Any Rate Relief Will Be Temporary
A: Well, 2 days ago I told you to expect some relief in the mortgage markets, "...as long as there is no reversal to the downward trend..."! Of course, I picked the exact bottom to the 10YR's volatile trading of late as yields since jumped back up 14 basis points in 2 days time (0.14%) to near 5.21%. However, the lag did provide some relief to the mortgage markets as of yesterday and today, although not as much as I was hoping for. With 10YR yields popping back up again, expect any relief in mortgage rates to be temporary!
Here is the move in yields since I wrote the post "So Rates Rose & You Didn't Lock In?", 2 days ago.
According to CNN Money article yesterday titled, "Mortgage Rates Back Off":
Mortgage rates eased slightly after taking their biggest jump in four years a week ago, Freddie Mac said Thursday. Last year at this time, 30-year mortgage rates averaged 6.71 percent.So you did get a bit of relief, although it was very minor since the drop in yields didn't last very long. If 10YR yields hovered under 5.1% for the week, you would have seen some more relief in the mortgage markets heading into next week. But that didn't happen. Instead, rates popped again and the 10YR yield is closer to 5.21% right now.The rate on a 15-year loan averaged 6.37 percent, down from 6.43 percent a week ago. Five-year Treasury-indexed adjustable-rate mortgages (ARMs) averaged 6.31 percent this week, down from 6.37 percent last week.
Again, with rates already making their big move higher it is up to the buyer to keep tabs on the 10YR yield for clues as to whether they should LOCK IN now or wait a bit. It all depends on your unique situation and when you expect to close or refinance. If 10YR yields push back to 5.3%, LOCK IN NOW! If they drop back down to 5.1% or under, WAIT for the lag to provide relief to lending rates; a few days or so.
Post a comment if you have a specific situation you want my opinion on as far as when to lock in!



Comments (3)
I am not sure trying to time this is a good idea. Rates are going higher in the near to medium term. If you're in danger of not being able to make the rate adjusted payments, you need to re-fi now, not later. If rates by some miracle do come down, you can then make the decision to refi again at a later date.

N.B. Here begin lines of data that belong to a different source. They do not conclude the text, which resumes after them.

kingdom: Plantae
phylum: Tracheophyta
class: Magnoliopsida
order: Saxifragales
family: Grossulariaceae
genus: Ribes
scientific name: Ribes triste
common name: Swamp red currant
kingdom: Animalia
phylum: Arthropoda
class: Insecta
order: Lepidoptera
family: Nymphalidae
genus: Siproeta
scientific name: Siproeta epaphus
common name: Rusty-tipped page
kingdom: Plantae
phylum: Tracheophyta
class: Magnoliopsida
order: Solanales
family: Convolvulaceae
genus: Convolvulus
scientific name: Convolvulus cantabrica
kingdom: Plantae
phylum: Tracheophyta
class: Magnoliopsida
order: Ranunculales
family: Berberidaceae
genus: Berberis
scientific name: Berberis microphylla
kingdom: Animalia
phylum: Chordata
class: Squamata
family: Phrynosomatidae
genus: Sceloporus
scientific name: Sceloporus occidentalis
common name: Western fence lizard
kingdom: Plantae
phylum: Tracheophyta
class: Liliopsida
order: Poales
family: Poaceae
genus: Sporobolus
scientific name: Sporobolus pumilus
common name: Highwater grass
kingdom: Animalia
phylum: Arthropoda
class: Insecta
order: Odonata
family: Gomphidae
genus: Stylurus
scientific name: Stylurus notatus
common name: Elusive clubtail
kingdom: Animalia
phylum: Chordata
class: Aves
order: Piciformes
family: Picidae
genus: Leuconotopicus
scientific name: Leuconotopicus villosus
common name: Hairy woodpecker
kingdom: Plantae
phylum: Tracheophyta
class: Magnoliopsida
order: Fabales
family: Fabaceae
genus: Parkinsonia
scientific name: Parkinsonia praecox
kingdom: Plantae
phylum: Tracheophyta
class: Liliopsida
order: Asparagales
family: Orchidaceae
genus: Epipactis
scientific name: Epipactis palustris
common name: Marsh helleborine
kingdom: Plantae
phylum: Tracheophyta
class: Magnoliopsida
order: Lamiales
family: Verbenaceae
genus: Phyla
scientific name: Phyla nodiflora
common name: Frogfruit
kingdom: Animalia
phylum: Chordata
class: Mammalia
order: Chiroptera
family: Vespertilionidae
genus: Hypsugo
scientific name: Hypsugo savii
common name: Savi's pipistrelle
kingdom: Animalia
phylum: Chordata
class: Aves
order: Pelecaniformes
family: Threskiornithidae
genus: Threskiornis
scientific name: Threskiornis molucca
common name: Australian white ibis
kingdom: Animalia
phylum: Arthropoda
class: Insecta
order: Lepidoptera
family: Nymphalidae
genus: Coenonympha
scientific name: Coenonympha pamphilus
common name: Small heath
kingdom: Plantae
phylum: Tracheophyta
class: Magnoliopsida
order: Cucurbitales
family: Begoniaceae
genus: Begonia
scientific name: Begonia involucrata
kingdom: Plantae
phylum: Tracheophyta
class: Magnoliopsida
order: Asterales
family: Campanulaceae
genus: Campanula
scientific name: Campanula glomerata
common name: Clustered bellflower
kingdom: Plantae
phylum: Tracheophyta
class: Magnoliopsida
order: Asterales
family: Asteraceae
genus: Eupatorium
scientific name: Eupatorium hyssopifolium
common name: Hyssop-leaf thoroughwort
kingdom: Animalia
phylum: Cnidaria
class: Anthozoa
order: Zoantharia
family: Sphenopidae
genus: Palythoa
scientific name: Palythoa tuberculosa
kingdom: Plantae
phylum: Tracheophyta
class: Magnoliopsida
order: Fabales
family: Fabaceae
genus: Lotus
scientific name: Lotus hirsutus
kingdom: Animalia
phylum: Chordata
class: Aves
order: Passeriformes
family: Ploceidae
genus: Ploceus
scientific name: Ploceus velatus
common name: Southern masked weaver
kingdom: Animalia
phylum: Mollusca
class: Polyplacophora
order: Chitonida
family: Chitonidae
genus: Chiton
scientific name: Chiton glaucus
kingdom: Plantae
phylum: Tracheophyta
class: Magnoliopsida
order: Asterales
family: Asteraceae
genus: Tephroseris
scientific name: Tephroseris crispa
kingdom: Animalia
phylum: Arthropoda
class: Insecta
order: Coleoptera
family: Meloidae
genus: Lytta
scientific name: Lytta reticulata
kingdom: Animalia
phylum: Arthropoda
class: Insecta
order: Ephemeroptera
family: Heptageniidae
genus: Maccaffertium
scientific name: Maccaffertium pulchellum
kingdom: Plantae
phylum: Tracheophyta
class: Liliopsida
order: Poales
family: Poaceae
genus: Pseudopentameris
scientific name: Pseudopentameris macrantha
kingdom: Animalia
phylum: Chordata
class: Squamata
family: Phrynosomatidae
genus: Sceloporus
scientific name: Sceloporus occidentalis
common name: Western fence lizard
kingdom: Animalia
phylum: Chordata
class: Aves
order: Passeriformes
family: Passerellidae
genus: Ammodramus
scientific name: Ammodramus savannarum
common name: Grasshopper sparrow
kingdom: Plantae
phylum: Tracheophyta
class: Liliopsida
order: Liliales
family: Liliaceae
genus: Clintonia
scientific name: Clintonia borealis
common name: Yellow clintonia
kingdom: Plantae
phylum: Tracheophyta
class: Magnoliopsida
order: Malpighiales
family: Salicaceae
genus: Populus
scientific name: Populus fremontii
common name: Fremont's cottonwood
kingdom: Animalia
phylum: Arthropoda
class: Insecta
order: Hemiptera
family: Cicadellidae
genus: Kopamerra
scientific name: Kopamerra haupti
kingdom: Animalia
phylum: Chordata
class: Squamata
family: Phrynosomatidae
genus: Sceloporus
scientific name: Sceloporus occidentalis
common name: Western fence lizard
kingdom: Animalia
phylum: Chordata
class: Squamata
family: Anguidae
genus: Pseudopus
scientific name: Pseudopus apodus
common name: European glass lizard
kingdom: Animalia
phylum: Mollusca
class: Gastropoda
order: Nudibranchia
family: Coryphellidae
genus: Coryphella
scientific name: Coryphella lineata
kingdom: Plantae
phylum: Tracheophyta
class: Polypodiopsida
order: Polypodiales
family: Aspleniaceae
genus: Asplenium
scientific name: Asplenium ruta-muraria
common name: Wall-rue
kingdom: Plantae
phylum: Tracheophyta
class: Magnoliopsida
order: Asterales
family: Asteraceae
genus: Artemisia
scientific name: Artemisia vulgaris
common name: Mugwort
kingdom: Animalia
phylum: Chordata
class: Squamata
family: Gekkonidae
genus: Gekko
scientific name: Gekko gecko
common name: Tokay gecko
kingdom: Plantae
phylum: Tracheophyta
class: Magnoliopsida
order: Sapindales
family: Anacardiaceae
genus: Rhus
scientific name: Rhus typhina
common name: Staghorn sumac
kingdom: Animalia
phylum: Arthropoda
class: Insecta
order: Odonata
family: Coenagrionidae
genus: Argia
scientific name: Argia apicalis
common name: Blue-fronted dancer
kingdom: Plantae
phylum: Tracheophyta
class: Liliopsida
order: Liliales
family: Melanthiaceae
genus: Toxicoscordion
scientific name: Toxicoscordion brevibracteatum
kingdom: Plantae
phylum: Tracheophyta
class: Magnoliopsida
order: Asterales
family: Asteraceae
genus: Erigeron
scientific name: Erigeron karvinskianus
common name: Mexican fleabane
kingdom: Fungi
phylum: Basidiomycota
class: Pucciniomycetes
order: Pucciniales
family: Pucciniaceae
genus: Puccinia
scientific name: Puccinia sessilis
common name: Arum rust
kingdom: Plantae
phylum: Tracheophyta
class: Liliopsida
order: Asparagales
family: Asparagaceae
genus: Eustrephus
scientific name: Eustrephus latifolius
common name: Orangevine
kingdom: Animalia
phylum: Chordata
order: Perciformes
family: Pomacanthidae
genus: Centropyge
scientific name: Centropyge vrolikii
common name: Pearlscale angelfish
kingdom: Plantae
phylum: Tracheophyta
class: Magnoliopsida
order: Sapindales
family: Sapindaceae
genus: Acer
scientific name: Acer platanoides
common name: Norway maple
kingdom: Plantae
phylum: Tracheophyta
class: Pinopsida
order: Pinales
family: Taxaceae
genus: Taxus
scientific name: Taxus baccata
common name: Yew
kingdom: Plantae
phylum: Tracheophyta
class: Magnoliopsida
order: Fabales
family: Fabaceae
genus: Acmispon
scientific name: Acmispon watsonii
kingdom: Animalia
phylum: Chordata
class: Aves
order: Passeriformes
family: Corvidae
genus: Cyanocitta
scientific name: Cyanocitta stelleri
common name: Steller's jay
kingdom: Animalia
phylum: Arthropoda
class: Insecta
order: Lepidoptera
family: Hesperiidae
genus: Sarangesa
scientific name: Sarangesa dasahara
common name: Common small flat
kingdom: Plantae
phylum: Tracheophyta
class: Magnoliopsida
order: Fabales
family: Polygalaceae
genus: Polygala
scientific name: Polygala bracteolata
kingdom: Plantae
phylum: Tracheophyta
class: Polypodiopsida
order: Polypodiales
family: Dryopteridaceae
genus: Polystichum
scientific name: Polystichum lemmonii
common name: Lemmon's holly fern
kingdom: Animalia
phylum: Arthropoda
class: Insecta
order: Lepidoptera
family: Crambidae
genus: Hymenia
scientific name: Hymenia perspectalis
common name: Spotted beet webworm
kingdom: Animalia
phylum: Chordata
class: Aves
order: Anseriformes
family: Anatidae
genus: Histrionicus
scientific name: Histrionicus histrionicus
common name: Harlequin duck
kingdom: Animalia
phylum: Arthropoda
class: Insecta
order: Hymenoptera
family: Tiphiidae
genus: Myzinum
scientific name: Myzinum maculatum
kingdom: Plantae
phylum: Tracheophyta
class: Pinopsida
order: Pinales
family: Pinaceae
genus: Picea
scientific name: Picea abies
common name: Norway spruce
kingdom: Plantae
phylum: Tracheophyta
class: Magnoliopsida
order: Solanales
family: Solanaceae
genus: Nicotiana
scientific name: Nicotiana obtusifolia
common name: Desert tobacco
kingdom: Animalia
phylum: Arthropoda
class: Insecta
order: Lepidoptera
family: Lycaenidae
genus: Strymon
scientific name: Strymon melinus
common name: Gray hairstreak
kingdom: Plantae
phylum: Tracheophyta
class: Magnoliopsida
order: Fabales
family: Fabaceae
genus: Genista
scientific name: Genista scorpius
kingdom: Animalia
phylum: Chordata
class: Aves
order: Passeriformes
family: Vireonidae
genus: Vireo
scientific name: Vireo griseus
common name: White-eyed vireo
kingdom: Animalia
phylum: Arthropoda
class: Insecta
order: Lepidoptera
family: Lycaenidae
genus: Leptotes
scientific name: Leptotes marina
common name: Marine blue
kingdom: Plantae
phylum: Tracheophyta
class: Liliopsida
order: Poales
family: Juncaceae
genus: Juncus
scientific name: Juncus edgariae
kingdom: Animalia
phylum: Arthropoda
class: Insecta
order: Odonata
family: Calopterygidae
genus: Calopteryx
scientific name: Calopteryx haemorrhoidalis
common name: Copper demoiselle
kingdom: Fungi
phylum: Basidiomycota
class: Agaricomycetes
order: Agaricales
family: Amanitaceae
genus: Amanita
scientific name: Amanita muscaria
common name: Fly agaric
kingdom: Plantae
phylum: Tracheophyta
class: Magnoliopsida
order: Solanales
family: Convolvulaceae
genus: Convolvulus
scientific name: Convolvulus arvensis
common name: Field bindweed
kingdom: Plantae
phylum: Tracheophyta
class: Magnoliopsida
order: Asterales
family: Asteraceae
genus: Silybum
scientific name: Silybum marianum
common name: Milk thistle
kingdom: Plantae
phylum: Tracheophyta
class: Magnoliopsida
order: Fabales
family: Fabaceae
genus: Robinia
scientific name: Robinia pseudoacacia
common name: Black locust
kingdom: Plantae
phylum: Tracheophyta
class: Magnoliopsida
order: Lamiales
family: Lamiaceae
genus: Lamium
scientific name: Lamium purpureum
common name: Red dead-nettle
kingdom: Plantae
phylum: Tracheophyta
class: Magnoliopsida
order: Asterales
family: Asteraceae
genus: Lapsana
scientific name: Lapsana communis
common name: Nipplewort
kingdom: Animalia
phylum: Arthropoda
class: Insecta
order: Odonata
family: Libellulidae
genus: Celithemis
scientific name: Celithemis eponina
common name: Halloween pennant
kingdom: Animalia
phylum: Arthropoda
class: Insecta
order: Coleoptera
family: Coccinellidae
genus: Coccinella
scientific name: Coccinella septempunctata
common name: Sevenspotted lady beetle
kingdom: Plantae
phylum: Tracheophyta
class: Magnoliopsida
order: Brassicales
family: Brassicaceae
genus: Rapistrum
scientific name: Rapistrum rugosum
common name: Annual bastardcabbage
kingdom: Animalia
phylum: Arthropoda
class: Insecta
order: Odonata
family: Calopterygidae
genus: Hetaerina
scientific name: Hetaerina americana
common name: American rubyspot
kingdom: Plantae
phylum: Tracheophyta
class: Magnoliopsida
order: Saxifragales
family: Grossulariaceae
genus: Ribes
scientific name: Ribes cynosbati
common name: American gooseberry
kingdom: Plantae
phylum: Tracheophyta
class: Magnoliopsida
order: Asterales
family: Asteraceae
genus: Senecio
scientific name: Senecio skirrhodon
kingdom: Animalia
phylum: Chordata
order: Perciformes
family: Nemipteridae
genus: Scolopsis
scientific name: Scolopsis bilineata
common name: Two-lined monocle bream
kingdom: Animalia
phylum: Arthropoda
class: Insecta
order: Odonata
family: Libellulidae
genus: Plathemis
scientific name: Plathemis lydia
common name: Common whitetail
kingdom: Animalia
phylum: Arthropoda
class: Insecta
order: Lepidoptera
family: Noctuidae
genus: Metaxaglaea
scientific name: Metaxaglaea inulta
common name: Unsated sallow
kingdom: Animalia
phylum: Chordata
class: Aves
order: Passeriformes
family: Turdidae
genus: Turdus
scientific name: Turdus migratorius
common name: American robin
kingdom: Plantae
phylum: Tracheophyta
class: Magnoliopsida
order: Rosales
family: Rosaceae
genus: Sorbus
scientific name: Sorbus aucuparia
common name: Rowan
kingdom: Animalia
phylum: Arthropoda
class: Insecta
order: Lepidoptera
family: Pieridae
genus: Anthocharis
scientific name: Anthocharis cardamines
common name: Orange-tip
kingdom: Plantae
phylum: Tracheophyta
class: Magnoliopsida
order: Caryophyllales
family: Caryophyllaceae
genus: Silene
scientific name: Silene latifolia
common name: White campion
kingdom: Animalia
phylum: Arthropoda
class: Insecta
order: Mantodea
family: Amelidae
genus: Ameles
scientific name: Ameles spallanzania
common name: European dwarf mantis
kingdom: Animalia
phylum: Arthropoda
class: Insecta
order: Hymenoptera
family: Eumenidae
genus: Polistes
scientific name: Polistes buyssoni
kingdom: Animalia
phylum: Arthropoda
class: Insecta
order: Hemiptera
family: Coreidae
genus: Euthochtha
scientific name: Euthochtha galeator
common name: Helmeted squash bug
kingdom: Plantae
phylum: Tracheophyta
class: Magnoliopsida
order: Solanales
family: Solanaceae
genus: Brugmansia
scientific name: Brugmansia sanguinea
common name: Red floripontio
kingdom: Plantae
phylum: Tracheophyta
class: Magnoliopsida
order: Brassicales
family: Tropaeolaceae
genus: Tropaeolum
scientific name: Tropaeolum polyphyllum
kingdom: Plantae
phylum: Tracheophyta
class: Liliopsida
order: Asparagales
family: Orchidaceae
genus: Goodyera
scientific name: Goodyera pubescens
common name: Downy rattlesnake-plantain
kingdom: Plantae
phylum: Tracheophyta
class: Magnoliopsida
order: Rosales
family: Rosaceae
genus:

Unless you're super rich, housing is a leveraged asset- you never want to be on the wrong side of a leveraged position. Ask Bear Stearns and Aramanth.
Posted by drtomaso | June 22, 2007 2:39 PM
Agreed...very hard to time your lock in especially AFTER such a big runup. rates are trending higher and even 5.15% is low historically! Lots of upside potential.
But so many variables are in play here anything can hapen. With commodity prices so high and fed on hold, I wouldnt be surprised if 10 yr trended higher than overnight rate of 5.25 and stayed above that level.
Posted by Noah | June 22, 2007 9:45 PM
We just locked in our rates for 90 days (new condo development - expect closing delays). Even our mortgage broker, who's very experienced with rate volatility, was unable to advise whether rates will come down in the short term. I think it depends on your appetite for risk - if you don't lock in, you're probably risking up to 0.5% upside or downside over the next 60 days. This may not be material if you take out a small loan and expect to repay it quickly. It would be material if you're highly leveraged, however.